When it came time to call us up to court, instead of calling us all together, which would have allowed the more experienced people, Jim, Margaret and myself to speak to the judge, instead they called us one at a time, and the first peson called, the youngest and most inexperienced, Franz on his own. So then we had a mad panic, telling him, “this is what you have to argue, just say this!” We didn’t know what would happen, if he was refused bail he might be sent to the local jail.  Then he didn’t come back. The next called were me and Jim.  We had no idea what had happened to Franz, so it was a bit of a panic. We got in there and the judge said he was dismissing the charges, it was a bit surreal.

I wasn’t home when the summons came.  A lot of things had happened since the action, so I had almost forgotten about it, but I always expected that we would be charged.  When it came it was I suppose an inconvenience, but also an opportunity to continue to witness against Pine Gap and militarism.

For me Pine Gap is one of the key parts of the US world wide empire. They have these bases positioned around the world that allow them total access to everywhere in the world. It’s very strategic that Pine Gap is where it is because it gives the US satellite coverage of this hemisphere.  Even though most people in Australia don’t know about it, it is a key part of the US military infrastructure, and the US military has done a lot of damage. But it’s also about US domination, the empire, and Pine Gap allows this kind of coverage for spying on everything that goes on.

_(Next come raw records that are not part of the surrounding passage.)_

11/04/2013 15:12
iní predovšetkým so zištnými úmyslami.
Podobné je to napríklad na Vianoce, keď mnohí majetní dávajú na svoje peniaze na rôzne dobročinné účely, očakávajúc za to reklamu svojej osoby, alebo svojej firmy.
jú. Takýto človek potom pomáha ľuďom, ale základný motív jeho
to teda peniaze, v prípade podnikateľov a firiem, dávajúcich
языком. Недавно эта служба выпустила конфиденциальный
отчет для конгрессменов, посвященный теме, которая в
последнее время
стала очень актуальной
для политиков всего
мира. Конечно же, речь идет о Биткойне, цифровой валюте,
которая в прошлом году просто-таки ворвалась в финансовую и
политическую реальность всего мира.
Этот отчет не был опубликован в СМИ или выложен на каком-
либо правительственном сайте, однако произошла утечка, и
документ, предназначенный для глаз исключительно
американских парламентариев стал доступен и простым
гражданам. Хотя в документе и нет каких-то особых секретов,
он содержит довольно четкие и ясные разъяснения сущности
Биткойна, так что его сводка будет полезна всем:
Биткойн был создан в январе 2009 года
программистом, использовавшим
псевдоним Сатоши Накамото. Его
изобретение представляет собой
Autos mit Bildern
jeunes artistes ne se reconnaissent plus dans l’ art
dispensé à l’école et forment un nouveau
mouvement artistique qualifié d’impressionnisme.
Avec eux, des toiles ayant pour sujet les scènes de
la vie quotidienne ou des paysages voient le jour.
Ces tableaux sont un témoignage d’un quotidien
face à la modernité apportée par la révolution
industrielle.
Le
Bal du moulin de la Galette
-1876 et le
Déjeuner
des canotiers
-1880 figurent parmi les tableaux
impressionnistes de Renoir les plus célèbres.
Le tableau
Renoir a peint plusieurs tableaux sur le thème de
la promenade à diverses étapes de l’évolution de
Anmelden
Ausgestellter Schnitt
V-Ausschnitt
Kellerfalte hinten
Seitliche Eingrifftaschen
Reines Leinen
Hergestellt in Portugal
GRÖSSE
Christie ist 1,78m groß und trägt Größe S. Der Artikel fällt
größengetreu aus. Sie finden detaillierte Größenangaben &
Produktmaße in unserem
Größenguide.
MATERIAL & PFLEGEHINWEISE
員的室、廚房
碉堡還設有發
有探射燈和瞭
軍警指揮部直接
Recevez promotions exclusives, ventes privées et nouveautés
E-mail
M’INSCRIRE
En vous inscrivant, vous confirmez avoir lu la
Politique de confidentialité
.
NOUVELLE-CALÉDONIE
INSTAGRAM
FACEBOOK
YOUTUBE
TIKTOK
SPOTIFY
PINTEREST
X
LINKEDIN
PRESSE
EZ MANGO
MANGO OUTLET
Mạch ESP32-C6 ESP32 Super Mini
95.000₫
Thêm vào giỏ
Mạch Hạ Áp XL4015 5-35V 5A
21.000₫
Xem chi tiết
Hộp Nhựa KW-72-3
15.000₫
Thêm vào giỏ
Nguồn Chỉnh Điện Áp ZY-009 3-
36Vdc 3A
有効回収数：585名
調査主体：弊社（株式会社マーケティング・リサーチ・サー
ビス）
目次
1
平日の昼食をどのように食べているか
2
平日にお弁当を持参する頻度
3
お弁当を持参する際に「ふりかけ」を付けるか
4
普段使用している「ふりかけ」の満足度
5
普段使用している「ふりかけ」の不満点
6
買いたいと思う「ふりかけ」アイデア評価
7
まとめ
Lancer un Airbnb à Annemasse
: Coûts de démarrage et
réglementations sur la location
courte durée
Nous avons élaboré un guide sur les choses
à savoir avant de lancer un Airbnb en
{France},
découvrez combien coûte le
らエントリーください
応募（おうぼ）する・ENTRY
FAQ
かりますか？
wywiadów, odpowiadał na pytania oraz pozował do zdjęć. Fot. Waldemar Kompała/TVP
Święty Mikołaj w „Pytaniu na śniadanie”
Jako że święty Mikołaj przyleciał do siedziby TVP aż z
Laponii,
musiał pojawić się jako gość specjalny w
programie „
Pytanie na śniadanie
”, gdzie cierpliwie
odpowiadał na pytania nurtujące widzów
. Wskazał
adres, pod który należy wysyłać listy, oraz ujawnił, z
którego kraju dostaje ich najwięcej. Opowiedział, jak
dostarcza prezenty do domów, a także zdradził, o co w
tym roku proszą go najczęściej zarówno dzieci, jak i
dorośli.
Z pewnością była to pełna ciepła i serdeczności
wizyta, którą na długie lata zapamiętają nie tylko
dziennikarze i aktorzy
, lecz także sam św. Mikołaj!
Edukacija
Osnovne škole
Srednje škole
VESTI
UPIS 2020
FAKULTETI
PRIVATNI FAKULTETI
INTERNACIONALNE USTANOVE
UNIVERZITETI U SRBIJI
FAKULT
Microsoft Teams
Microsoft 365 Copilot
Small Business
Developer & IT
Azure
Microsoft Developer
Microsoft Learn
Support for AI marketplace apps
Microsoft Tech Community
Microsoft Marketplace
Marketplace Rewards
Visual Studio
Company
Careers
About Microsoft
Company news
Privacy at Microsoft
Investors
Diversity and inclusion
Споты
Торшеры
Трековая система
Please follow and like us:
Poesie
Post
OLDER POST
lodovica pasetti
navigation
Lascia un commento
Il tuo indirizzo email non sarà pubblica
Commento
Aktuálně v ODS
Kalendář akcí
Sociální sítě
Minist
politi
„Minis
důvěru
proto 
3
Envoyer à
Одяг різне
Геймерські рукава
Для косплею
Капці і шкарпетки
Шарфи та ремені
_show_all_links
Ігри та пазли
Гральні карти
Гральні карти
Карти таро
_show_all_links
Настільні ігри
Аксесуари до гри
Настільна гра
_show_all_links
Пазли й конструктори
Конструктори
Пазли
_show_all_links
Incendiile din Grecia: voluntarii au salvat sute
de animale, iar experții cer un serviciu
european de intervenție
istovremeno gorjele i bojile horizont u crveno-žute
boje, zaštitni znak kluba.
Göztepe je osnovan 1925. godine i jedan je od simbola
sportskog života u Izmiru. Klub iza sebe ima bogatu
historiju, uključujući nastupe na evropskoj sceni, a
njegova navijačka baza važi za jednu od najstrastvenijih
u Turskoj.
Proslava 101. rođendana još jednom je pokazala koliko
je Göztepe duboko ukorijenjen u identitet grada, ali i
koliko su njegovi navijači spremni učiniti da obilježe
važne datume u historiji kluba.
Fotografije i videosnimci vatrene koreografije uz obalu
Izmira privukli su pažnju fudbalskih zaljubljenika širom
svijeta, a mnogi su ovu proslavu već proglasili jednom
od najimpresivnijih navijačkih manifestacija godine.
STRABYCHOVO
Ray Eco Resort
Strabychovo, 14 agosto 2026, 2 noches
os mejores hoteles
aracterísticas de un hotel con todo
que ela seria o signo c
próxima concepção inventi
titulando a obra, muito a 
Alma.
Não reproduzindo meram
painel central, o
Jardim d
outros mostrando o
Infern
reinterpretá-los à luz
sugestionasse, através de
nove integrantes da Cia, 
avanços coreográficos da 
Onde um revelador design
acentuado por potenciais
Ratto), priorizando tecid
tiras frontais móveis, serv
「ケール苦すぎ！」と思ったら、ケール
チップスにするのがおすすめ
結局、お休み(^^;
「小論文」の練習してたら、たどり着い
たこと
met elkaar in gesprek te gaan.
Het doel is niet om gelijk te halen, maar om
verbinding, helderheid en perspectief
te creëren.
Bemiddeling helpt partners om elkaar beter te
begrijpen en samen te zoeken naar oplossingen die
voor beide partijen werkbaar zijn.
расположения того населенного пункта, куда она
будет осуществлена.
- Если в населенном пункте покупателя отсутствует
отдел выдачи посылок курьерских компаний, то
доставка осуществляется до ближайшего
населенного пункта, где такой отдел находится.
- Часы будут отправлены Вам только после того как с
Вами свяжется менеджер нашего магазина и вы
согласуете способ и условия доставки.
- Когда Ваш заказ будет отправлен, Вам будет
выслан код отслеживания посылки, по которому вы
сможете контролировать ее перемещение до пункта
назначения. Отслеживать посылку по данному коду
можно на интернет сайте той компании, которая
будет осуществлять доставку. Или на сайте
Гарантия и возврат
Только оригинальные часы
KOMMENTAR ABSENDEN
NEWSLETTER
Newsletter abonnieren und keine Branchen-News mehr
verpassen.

As Australians we have to take responsibility.  This is Australian soil being used for another country’s domination and imperialism.  So as an Australian I think it’s really important to take a stand against Pine Gap and to take responsibility for what happens from our soil. Once upon a time, Pine Gap was just used to spy on people which I don’t agree with but I suppose is a lesser evil.  These days the information gathered is used to target bombs and drones.  We want to cast a spot light on this place and to ask, “what does this place do and what is Australian soil being used for?” We want to put Pine Gap in the media spotlight, especially at a time when people are questioning Australia’s links to the US military and power under Trump.

I hope people see us as 5 friends who took symbolic action.  We walked onto a secret place unarmed, just with musical instruments.  I hope that this inspires a narrative about how to create change.  We are living in a very disillusioned time politically.  A lot of terrible things are happening in the world and people feel there is little they can do about it. I hope that the story of us, just 5 friends who decided that we should try to do something, is inspiring to others as they talk about how we can create change, ask questions and build a better world.